Sometimes, I read all the threads on this forum, and I can't but help get the impression that this isn't so much a photography forum, as it is a gadget geeks paradise. Even in the photo galleries section, genuine criticism is rare, and more often than not, its found amongst a myriad of "nice shot" , "great picture" and my perennial favourite... "nose bleed".
Anyway, enough of a rant. I thought it would be a good idea to start a discussion on one of the more popular genres here, that is portraiture. So anyone who has comments, on what they think makes a good portrait, or do's and don't for portraits, or favourite poses, or some technical tips for studio or outdoor shoots etc etc etc, please come in.
If you can illustrate something with a picture, that will be even better. It's trite, but a picture does speak a thousand words.
So, to get the ball rolling, these are the things I have learnt in my short time studying this subject.
1. Watch your DOF with large aperture lenses. Its always a big temptation to open up. I remember first time a tried a 1.2, I shot permanently at 1.2. But a lot of pictures had one eye in focus, and one eye out of focus.
2. Before you even think about composition, get your exposure right. Whilst exposure can easily be corrected, its so much better to get it right in camera. What i used to do, was take a shot, and fiddle all over the place with exposure i.e adjust aperture, shutter and ISO. bracket up, bracket down. Since shooting with some of the pros here, i finally stumbled on a more efficient technique. What I do is to find the ballpark exposure for a certain picture. Say F4, 1/100th. Ill then shoot one at 1/50th, and then increase shutter speed and shoot at intervals 1/25th of a second (or thereabouts). The advantage of going from slow to fast, is it just involves turning the control knob in one direction, rather than up and down etc.

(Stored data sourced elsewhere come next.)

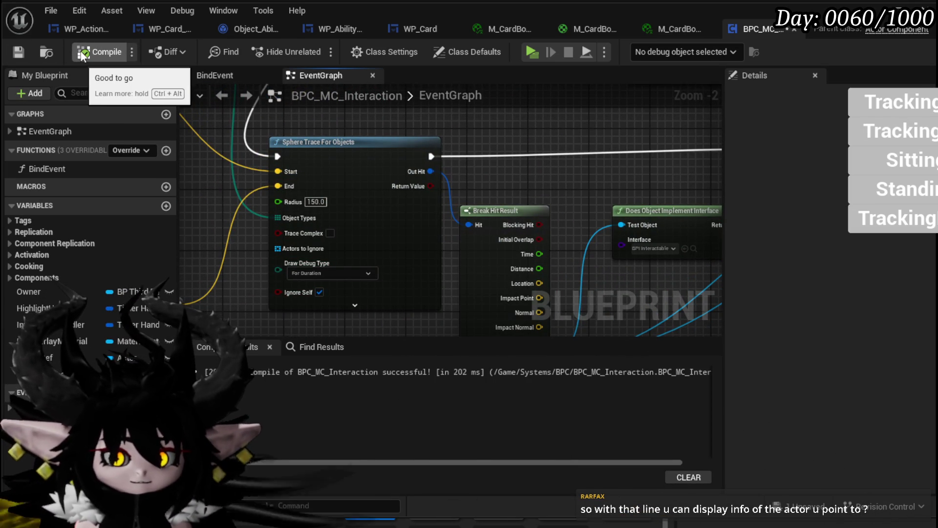
- Save the interaction blueprint and start a play session from the level editor
{"action": "left_click", "coordinate": [19, 53]}
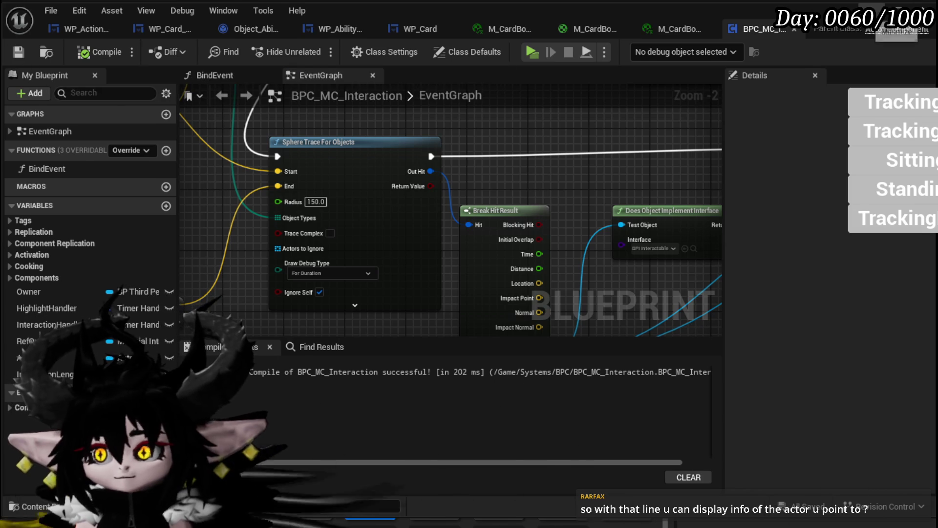
{"action": "key", "text": "alt+Tab"}
{"action": "left_click", "coordinate": [314, 50]}
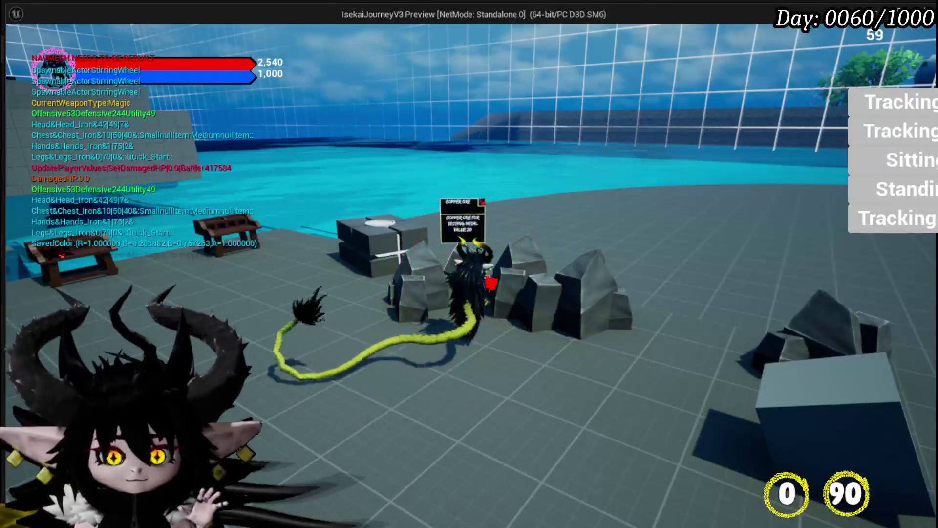
- End Play In Editor, save the level, and reopen BPC_MC_Interaction's event graph
{"action": "key", "text": "Escape"}
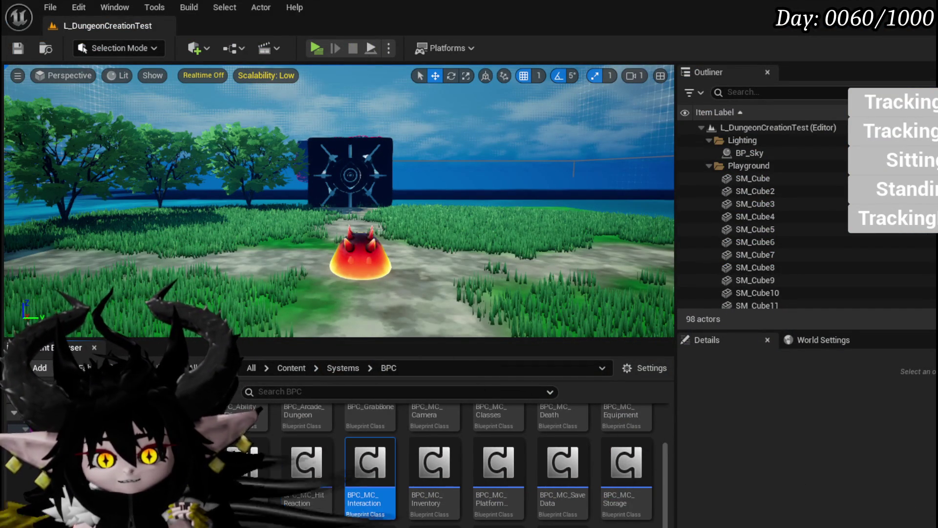
{"action": "left_click", "coordinate": [16, 48]}
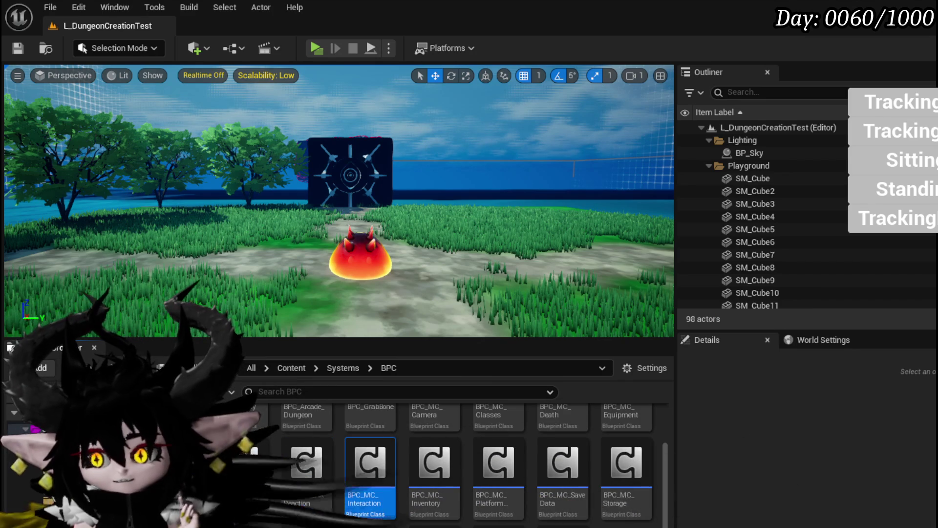
{"action": "double_click", "coordinate": [360, 473]}
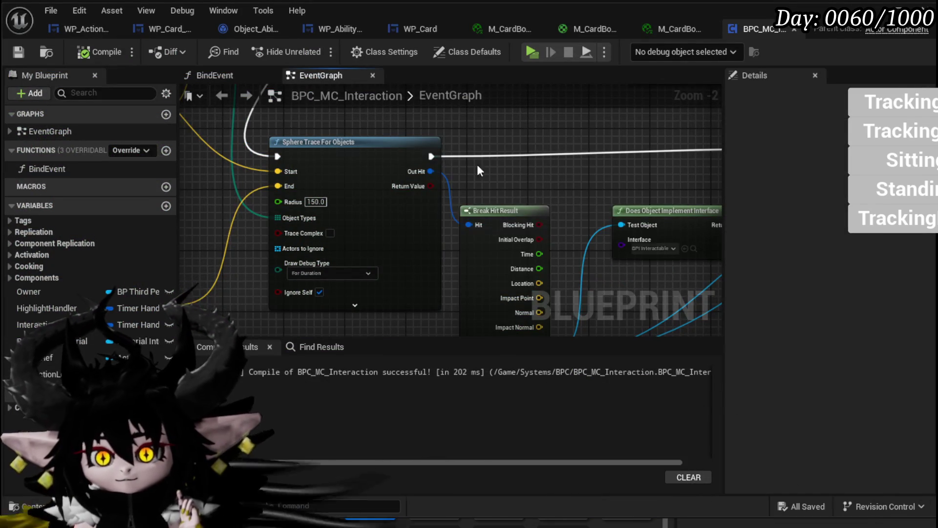
{"action": "mouse_move", "coordinate": [520, 175]}
{"action": "left_mouse_down"}
{"action": "mouse_move", "coordinate": [412, 259]}
{"action": "mouse_move", "coordinate": [299, 229]}
{"action": "left_mouse_up"}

That way, ill get maybe 4 or 5 shots for one pose, but ill be pretty sure to have nailed one good exposure.
3. Composition. For me, the big mistake i used to make was too much head room. This stemmed from using the centre AF point and using that to focus on the eyes. So now, I use a corner AF point, and make sure to compose the shot carefully before shooting so there isnt much headroom.
more to come, thats all i can think of off the top of my head.